▶ **TASK LIST**:
1. Shorten the paragraph beginning "I understand this reaction" in the blog post on Jean Vanier, keeping its main facts.
2. Carry the blog post on Jean Vanier forward from its final sentence.

▶ **DOCUMENT SEGMENT**:
════════════════════
This blog was written in late February, 2020, before the world's attention was diverted to the Covid-19 pandemic. I am going ahead with this post, because the issues are as relevant as ever, even in these new and challenging circumstances.


For many who moved in circles of devotion to Jean Vanier, the news of his sexual involvement with some women who came to him for spiritual accompaniment has been devastating. One correspondent confessed to being “rocked” by this revelation.


I understand this reaction, even though I am not as surprised as some. This has nothing to do with Jean Vanier but because I have a dark view of human nature. The doctrine of original sin has had an inexpungible influence on my thinking since I heard a lecture on it by Reinhold Niebuhr in 1950.


But even knowing that “the old man continues to fight against the new man,” one could indulge the hope that some saints might come close to winning the battle. From reading the L’Arche summary report, it seems that we are dealing with a theoretical justification of sexual activity that seems to be a bizarre Christian version of Left-hand Tantric Buddhism – the use of forbidden things as a means of spiritual liberation (although there are contradictory paradoxes here: Whereas the Tantric pursues the forbidden, including sexual expression, in order to attain a salvific goal, the Philippe/Vanier axis apparently used spiritual teachings to achieve a forbidden end).


There is a persistent question: Were Vanier and Philippe sinister liars exploiting theological ideas to satisfy their own sexual desires? Or did they truly hold to the truth of their sacral/carnal theology? In some respects, the Christine history of theological reflection could have provided them with justificatory clues (subsequently distorted as these clues may have been).
════════════════════
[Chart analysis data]
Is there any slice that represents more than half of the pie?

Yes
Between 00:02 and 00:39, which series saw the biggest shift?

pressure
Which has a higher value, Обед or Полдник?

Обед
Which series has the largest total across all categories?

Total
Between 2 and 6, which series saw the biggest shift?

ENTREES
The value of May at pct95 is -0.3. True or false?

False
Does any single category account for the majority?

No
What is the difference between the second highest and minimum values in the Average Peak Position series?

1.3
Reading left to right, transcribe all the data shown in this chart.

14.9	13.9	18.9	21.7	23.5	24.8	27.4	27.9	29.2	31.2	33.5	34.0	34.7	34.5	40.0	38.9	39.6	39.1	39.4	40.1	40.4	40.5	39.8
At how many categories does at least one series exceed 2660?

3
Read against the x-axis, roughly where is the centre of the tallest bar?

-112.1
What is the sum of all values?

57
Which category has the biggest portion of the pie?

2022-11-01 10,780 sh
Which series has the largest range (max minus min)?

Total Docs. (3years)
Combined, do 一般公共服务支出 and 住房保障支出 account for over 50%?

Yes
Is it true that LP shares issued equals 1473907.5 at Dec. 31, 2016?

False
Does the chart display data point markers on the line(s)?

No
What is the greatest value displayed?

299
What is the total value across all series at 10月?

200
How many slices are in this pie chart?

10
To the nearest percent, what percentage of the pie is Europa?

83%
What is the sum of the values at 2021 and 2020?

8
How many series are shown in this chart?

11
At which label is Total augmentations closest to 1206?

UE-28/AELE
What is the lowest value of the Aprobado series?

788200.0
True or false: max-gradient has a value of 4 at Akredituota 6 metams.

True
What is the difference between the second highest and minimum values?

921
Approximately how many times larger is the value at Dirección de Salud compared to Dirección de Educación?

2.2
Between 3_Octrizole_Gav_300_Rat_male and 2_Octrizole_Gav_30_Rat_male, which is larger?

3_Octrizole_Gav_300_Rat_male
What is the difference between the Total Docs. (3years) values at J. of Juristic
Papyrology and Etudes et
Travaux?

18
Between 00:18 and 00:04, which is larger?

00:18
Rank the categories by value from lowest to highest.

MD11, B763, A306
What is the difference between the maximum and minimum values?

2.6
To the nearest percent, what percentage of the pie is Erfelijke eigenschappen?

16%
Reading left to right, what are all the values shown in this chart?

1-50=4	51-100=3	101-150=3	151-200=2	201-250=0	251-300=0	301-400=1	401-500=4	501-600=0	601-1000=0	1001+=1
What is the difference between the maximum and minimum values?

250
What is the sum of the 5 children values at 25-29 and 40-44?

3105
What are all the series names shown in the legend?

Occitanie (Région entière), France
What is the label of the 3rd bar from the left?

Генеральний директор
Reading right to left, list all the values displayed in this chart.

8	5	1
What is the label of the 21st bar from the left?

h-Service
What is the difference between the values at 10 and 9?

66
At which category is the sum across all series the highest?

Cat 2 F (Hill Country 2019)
════════════════════
▶ **RESPONSES BY TASK**:
1. The writer understands the reaction but is less surprised than some. This is not because of Jean Vanier but because of a dark view of human nature, shaped by the doctrine of original sin since a 1950 lecture on it by Reinhold Niebuhr.

2.
I’m not referring here only to the celebrated Song of Songs. When I read in the testimony that Philippe proclaims “the transcendence of the prophetic mission regarding the norms of morality” I heard Kierkegaard and the “teleological suspension of the ethical.” When Philippe declares “that when one arrives at perfect love, everything is lawful, for there is no more sin,” I hear the antinomianism of the Dutch Schwarmerei of the sixteenth century Protestant reformation. These “enthusiasts” felt they were beyond accepted moral rules – especially sexual ones – because they had been saved by God’s grace and justified by faith.


The clearest evidence of the church’s sexual theology is in the institution of marriage. The marriage liturgy of the United Church of Canada’s Book of Common Order on which I was raised explains human marital relations – which includes, of course, the sexual component – as a symbol of the union between Christ and His church. But then it seems that, fearful that it had opened the door to neo-paganism, the church (all churches) retrenched and circumscribed the link between sex and spirit by restricting sex to marriage. This was a restriction to which Philippe/Vanier evidently did not acquiesce, either out of clandestine and manipulative sexual desire or a genuine conviction that the church erred in this regard. A question that remains to be addressed is: What moral difference would this make?


Where Vanier/Philippe went wrong, in the light of traditional theology, was not in their disavowal of a dualistic Manichaean theology of sex (which would be the standard Christian theological position) but in their disregard of those ancillary rules of sexual fidelity and exclusivity.


Regardless, given the power imbalance between themselves and the women who sought spiritual accompaniment, with the subsequent erosion of the autonomy and agency of these women, these men crossed a line that should never have been crossed.